_YOUR ASSIGNMENT_
Your job is to return every line in the data holding the string "firmy".
***
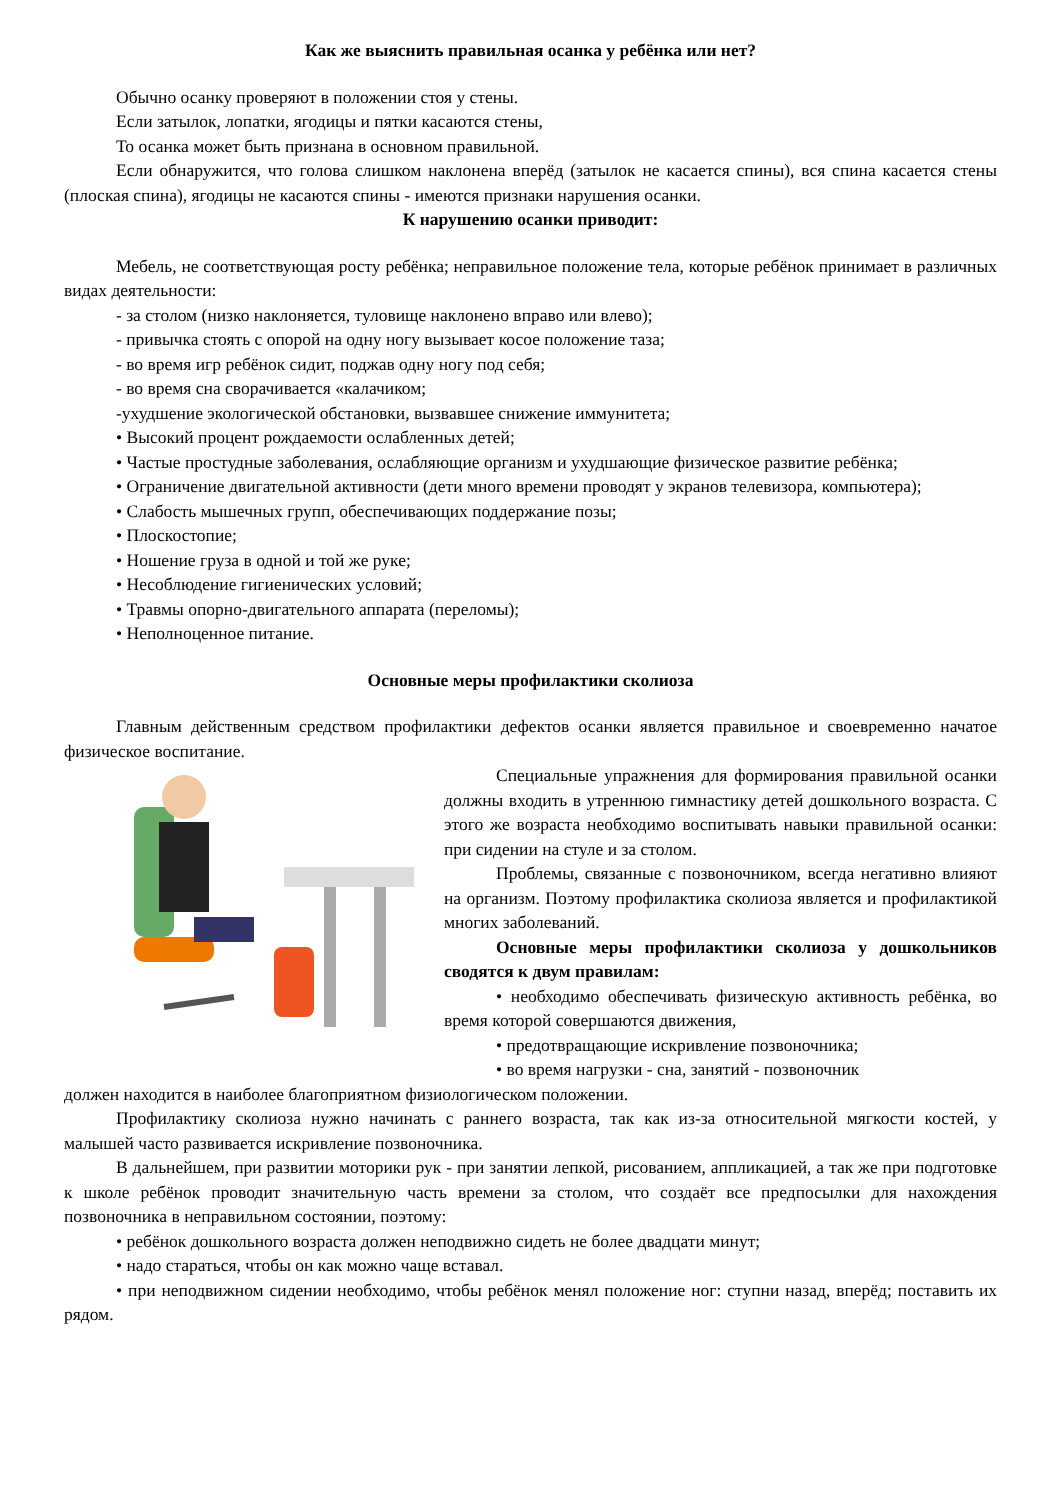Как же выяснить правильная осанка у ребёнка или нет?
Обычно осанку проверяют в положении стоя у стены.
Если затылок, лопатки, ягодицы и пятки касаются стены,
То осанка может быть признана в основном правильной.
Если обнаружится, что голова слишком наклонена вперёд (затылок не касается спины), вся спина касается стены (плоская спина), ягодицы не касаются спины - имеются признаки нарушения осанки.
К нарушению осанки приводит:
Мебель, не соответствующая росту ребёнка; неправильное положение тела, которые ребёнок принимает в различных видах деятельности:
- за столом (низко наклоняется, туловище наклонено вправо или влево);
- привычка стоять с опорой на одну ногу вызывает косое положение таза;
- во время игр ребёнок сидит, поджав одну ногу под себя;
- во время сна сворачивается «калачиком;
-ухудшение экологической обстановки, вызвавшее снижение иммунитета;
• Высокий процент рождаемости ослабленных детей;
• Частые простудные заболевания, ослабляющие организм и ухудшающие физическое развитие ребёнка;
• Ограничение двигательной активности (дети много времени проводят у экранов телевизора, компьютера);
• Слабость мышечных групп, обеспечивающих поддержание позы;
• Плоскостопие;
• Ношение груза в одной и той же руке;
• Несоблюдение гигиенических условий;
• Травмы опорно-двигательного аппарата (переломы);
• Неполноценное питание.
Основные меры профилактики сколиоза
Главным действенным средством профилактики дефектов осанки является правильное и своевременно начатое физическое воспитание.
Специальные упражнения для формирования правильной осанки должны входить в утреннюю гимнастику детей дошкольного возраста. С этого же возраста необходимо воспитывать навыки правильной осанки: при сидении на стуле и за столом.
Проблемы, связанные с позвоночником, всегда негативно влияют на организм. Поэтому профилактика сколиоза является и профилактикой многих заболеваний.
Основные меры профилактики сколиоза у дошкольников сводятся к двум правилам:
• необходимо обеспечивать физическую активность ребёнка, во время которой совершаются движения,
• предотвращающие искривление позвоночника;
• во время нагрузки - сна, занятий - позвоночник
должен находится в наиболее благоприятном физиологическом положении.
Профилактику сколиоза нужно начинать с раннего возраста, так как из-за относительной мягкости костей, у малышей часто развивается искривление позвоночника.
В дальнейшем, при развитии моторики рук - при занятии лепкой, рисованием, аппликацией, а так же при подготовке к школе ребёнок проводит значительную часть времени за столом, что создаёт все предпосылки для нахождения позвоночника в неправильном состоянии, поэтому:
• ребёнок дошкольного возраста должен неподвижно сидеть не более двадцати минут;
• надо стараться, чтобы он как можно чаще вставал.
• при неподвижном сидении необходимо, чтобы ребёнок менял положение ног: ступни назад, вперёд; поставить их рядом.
***
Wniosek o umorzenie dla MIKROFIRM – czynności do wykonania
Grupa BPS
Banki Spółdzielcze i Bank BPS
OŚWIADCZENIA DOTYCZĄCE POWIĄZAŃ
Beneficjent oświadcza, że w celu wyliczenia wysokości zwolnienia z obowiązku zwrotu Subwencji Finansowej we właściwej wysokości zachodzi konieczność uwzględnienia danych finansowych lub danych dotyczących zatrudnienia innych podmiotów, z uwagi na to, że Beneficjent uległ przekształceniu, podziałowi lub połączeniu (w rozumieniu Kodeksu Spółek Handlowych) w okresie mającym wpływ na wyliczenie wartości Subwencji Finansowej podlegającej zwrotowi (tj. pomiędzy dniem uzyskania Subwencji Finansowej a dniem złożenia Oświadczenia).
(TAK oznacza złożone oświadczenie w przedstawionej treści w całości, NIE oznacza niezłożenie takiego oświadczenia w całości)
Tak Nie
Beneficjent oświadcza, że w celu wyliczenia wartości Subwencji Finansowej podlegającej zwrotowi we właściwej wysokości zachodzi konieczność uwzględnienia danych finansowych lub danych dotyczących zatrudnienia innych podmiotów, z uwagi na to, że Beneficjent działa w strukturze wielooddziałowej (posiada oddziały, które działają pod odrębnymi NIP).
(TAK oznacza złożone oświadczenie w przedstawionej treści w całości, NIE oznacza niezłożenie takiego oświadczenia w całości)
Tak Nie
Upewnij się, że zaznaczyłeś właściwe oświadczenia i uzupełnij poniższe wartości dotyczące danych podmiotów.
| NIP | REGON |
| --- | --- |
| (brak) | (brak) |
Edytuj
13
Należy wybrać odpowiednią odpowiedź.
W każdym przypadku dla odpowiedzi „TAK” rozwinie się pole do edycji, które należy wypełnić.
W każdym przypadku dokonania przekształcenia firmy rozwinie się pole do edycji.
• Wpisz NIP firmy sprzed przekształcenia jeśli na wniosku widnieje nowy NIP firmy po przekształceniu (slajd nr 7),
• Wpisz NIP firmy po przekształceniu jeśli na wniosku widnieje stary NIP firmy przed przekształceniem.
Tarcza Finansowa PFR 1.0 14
***
_SOLUTION_
W każdym przypadku dokonania przekształcenia firmy rozwinie się pole do edycji.
• Wpisz NIP firmy sprzed przekształcenia jeśli na wniosku widnieje nowy NIP firmy po przekształceniu (slajd nr 7),
• Wpisz NIP firmy po przekształceniu jeśli na wniosku widnieje stary NIP firmy przed przekształceniem.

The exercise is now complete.